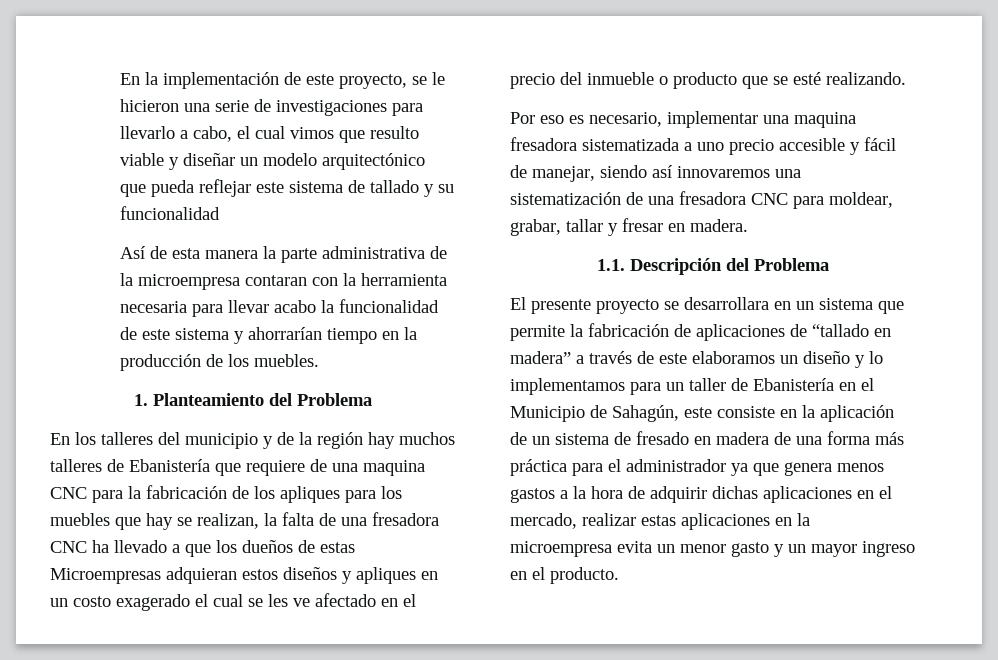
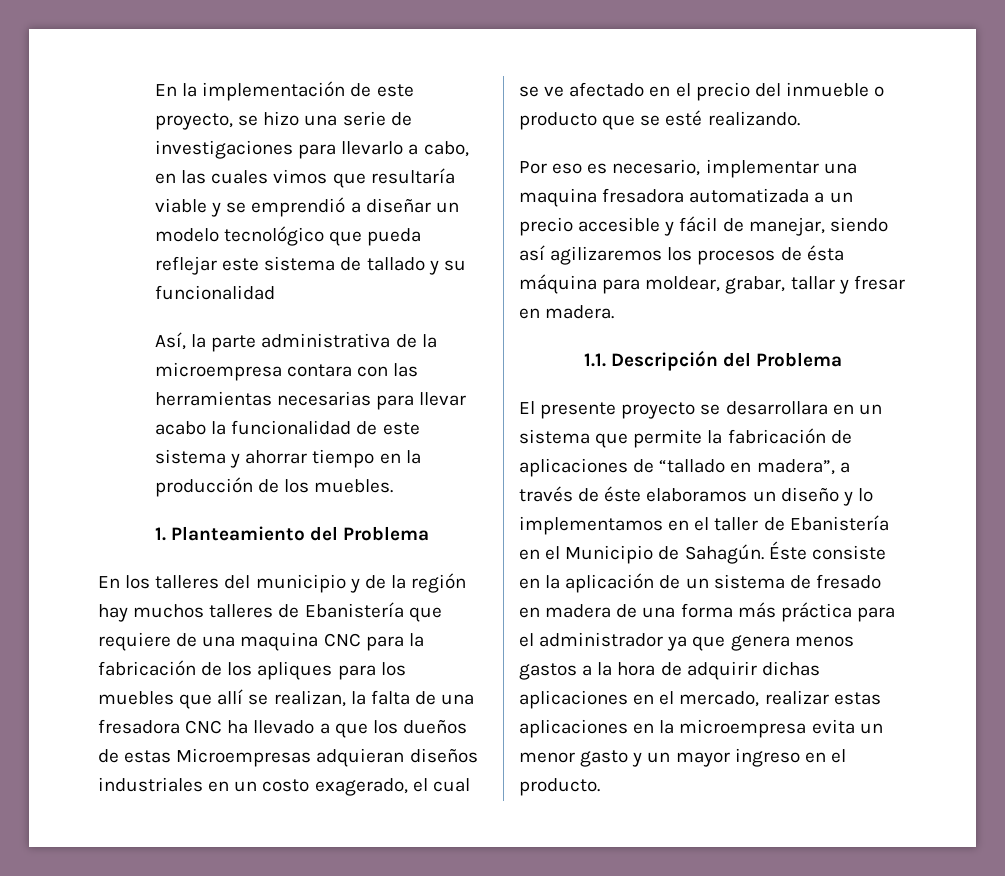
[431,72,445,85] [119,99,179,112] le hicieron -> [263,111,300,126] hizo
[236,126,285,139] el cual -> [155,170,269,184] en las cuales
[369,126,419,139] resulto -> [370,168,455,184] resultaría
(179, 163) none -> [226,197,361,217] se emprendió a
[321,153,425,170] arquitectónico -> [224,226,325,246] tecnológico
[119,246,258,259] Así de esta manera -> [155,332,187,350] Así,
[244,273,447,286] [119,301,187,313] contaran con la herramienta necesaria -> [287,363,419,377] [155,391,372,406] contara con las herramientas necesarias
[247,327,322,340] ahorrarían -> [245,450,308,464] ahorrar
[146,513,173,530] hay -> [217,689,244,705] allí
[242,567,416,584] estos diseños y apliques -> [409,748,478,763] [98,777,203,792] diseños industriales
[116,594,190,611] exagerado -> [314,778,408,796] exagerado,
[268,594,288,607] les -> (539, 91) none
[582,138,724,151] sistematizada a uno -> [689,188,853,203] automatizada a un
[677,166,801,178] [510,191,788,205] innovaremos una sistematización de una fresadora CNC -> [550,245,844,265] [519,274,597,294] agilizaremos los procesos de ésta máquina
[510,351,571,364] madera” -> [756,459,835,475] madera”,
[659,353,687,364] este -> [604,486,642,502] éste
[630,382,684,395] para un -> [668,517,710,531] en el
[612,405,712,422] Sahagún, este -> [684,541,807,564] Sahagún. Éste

────

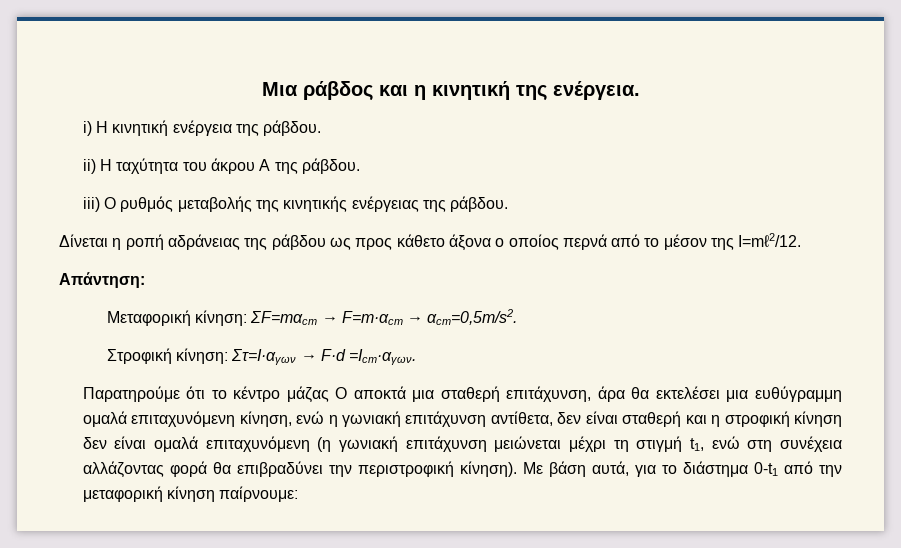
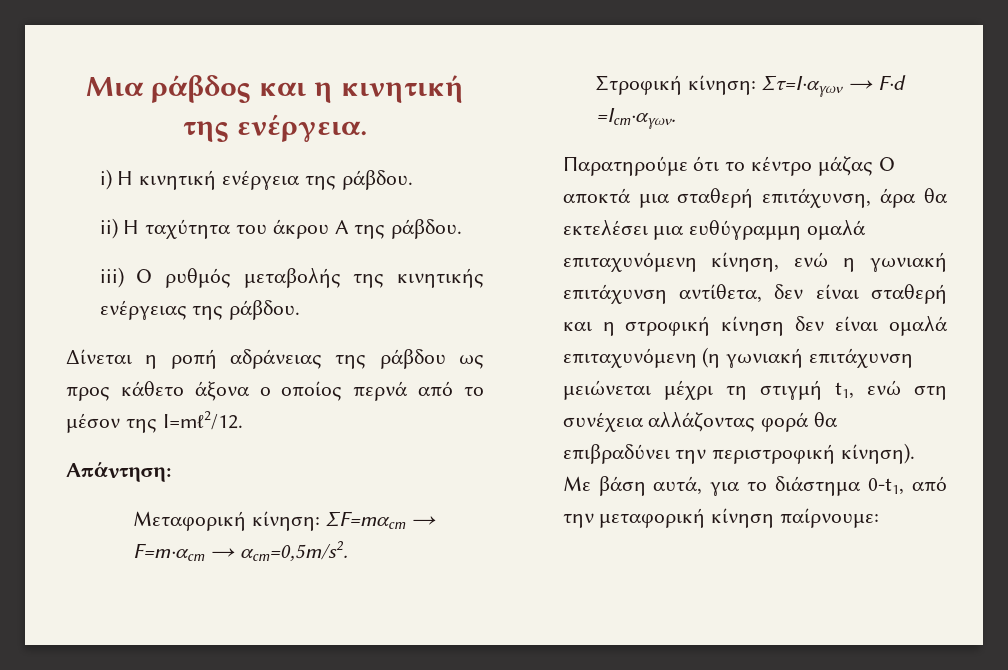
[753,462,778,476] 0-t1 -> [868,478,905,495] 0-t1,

────

### Request
Return only the stretch of the material above from the line holding "[431,72,445,85] [119,99,179,112] le" through the line holding "[612,405,712,422] Sahagún, este", copied exactly.

### Expected answer
[431,72,445,85] [119,99,179,112] le hicieron -> [263,111,300,126] hizo
[236,126,285,139] el cual -> [155,170,269,184] en las cuales
[369,126,419,139] resulto -> [370,168,455,184] resultaría
(179, 163) none -> [226,197,361,217] se emprendió a
[321,153,425,170] arquitectónico -> [224,226,325,246] tecnológico
[119,246,258,259] Así de esta manera -> [155,332,187,350] Así,
[244,273,447,286] [119,301,187,313] contaran con la herramienta necesaria -> [287,363,419,377] [155,391,372,406] contara con las herramientas necesarias
[247,327,322,340] ahorrarían -> [245,450,308,464] ahorrar
[146,513,173,530] hay -> [217,689,244,705] allí
[242,567,416,584] estos diseños y apliques -> [409,748,478,763] [98,777,203,792] diseños industriales
[116,594,190,611] exagerado -> [314,778,408,796] exagerado,
[268,594,288,607] les -> (539, 91) none
[582,138,724,151] sistematizada a uno -> [689,188,853,203] automatizada a un
[677,166,801,178] [510,191,788,205] innovaremos una sistematización de una fresadora CNC -> [550,245,844,265] [519,274,597,294] agilizaremos los procesos de ésta máquina
[510,351,571,364] madera” -> [756,459,835,475] madera”,
[659,353,687,364] este -> [604,486,642,502] éste
[630,382,684,395] para un -> [668,517,710,531] en el
[612,405,712,422] Sahagún, este -> [684,541,807,564] Sahagún. Éste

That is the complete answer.